▶ **Written task**
If a line in the data below contains "output", copy it.

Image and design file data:
□ □ □

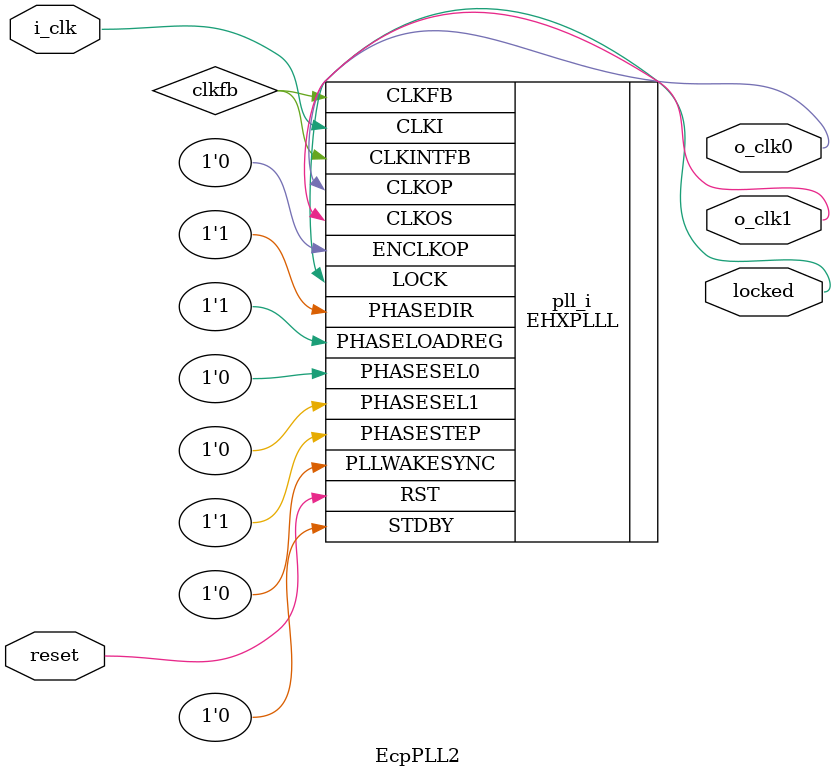
<source format=v>
module EcpPLL2
(
    input reset, // 0:inactive, 1:reset
    input i_clk, // 25 MHz, 0 deg
    output o_clk0, // 50 MHz, 0 deg
    output o_clk1, // 50 MHz, 0 deg
    output locked
);
wire clkfb;
(* FREQUENCY_PIN_CLKI="25" *)
(* FREQUENCY_PIN_CLKOP="50" *)
(* FREQUENCY_PIN_CLKOS="50" *)
(* ICP_CURRENT="12" *) (* LPF_RESISTOR="8" *) (* MFG_ENABLE_FILTEROPAMP="1" *) (* MFG_GMCREF_SEL="2" *)
EHXPLLL #(
        .PLLRST_ENA("ENABLED"),
        .INTFB_WAKE("DISABLED"),
        .STDBY_ENABLE("DISABLED"),
        .DPHASE_SOURCE("DISABLED"),
        .OUTDIVIDER_MUXA("DIVA"),
        .OUTDIVIDER_MUXB("DIVB"),
        .OUTDIVIDER_MUXC("DIVC"),
        .OUTDIVIDER_MUXD("DIVD"),
        .CLKI_DIV(1),
        .CLKOP_ENABLE("ENABLED"),
        .CLKOP_DIV(12),
        .CLKOP_CPHASE(5),
        .CLKOP_FPHASE(0),
        .CLKOS_ENABLE("ENABLED"),
        .CLKOS_DIV(12),
        .CLKOS_CPHASE(5),
        .CLKOS_FPHASE(0),
        .FEEDBK_PATH("INT_OP"),
        .CLKFB_DIV(2)
    ) pll_i (
        .RST(reset),
        .STDBY(1'b0),
        .CLKI(i_clk),
        .CLKOP(o_clk0),
        .CLKOS(o_clk1),
        .CLKFB(clkfb),
        .CLKINTFB(clkfb),
        .PHASESEL0(1'b0),
        .PHASESEL1(1'b0),
        .PHASEDIR(1'b1),
        .PHASESTEP(1'b1),
        .PHASELOADREG(1'b1),
        .PLLWAKESYNC(1'b0),
        .ENCLKOP(1'b0),
        .LOCK(locked)
	);
endmodule

</source>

□ □ □

▶ **Finished task**
    output o_clk0, // 50 MHz, 0 deg
    output o_clk1, // 50 MHz, 0 deg
    output locked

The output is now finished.